Some people may frown on the decision to stay close to home. “College is the time to ~find out who you are~,” they’ll say with a condescending nod. They’ll lecture you about the necessity of becoming an individual in college, asserting that you should be willing to travel far away to find your own way in the world. However, what these people fail to acknowledge is the whole host of factors that influence this decision: cost of travel, family members’ health, etc.
That’s why the question is slightly overrated.
Yes, it matters how far you are willing to travel for college in terms of what works best for you and your family logistically. However, the distance you are from home should not impact your ability to become an individual. That is where I think most outlooks on this question are flawed.
As long as you approach college as an experience in which you are dedicated to learning who you are as an individual, it truly does not matter the distance you are from home.
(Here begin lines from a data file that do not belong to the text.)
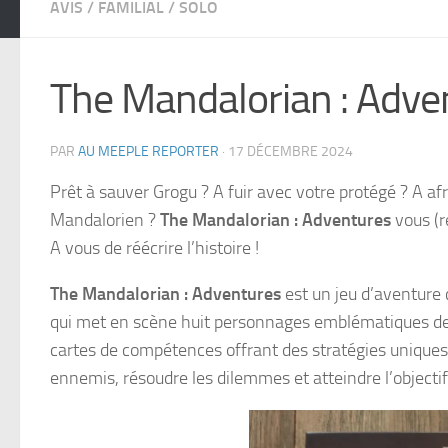
AVIS
/
FAMILIAL
/
SOLO
The Mandalorian : Adve
PAR
AU MEEPLE REPORTER
·
17 DÉCEMBRE 2024
Prêt à sauver Grogu ? A fuir avec votre protégé ? A a
Mandalorien ?
The Mandalorian : Adventures
vous (r
A vous de réécrire l’histoire !
The Mandalorian : Adventures
est un jeu d’aventure
qui met en scène huit personnages emblématiques de 
cartes de compétences offrant des stratégies uniques
ennemis, résoudre les dilemmes et atteindre l’objecti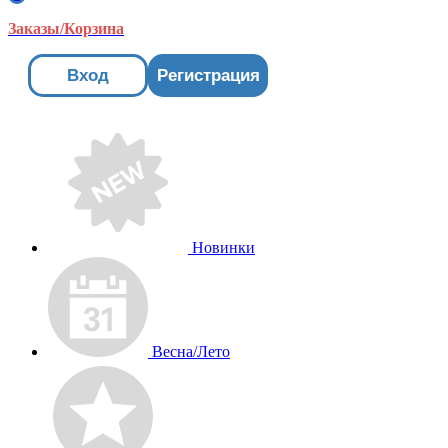
Заказы/Корзина
Вход
Регистрация
Новинки
Весна/Лето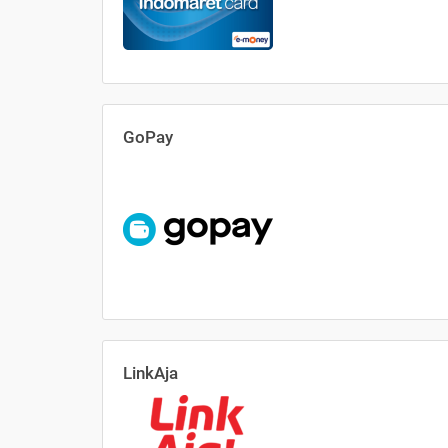
GoPay
LinkAja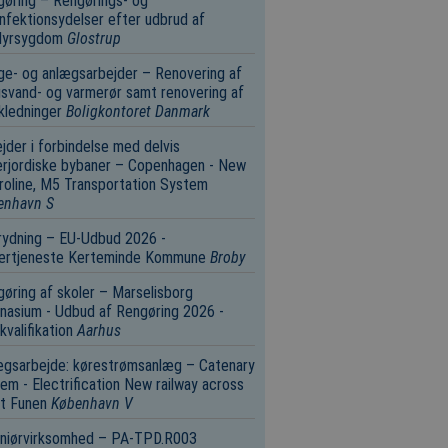
øring – Rengørings- og
nfektionsydelser efter udbrud af
dyrsygdom
Glostrup
e- og anlægsarbejder – Renovering af
svand- og varmerør samt renovering af
kledninger
Boligkontoret Danmark
jder i forbindelse med delvis
rjordiske bybaner – Copenhagen - New
oline, M5 Transportation System
enhavn S
rydning – EU-Udbud 2026 -
tertjeneste Kerteminde Kommune
Broby
øring af skoler – Marselisborg
asium - Udbud af Rengøring 2026 -
valifikation
Aarhus
ægsarbejde: kørestrømsanlæg – Catenary
em - Electrification New railway across
t Funen
København V
eniørvirksomhed – PA-TPD.R003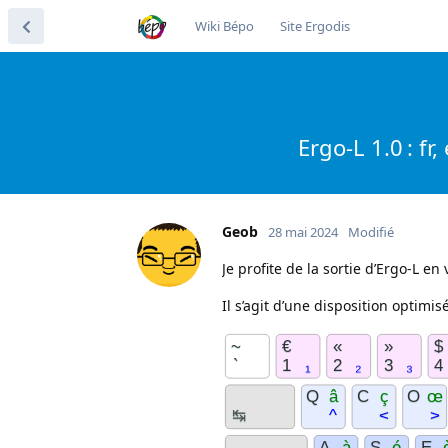
Wiki Bépo
Site Ergodis
Ergo‑L 1.0 : f
Geob
28 mai 2024
Modifié
Je profite de la sortie d’Ergo‑L e
Il s’agit d’une disposition optimi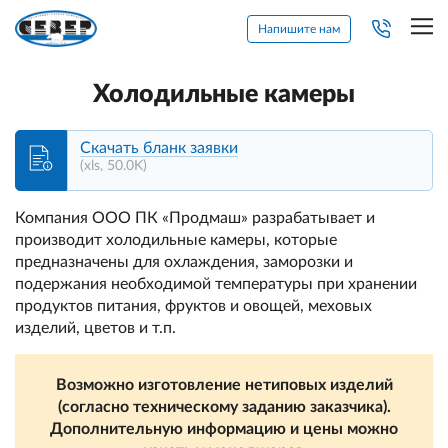
Напишите нам
Холодильные камеры
Скачать бланк заявки
(xls, 50.0K)
Компания ООО ПК «Продмаш» разрабатывает и
производит холодильные камеры, которые
предназначены для охлаждения, заморозки и
подержания необходимой температуры при хранении
продуктов питания, фруктов и овощей, меховых
изделий, цветов и т.п.
Возможно изготовление нетиповых изделий
(согласно техническому заданию заказчика).
Дополнительную информацию и цены можно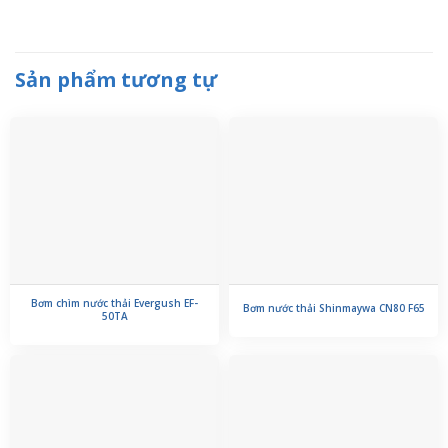
Sản phẩm tương tự
Bơm chìm nước thải Evergush EF-
Bơm nước thải Shinmaywa CN80 F65
50TA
Now, if staying close to home makes you unable to become an individual (like if you’re stopping home every day to get your clothes folded or your questions answered), maybe travel farther away. But, if not, there is no reason why staying close to home should be frowned upon. If you focus on making college an individual experience, it doesn’t matter if your childhood house is 10 minutes away or 10 hours.
Overall, the decision should be about the school: the classes, the programs, the social life. It should be about creating a life for yourself as your own person. And, you should do it at the place that will allow you to foster and nurture that growth. More often than not, the answer to if a school allows you to do that is within the school itself not about whether you need a plane or a bike to get home.
I’m a plane ride away from home, but my best friend is a 40 minute drive. In freshman year, we both were home the same amount, each dedicated to our studies and our own lives. We’re living examples of the overrated quality of this question.
It’s time we learned to focus on the questions that matter not the ones we are used to asking.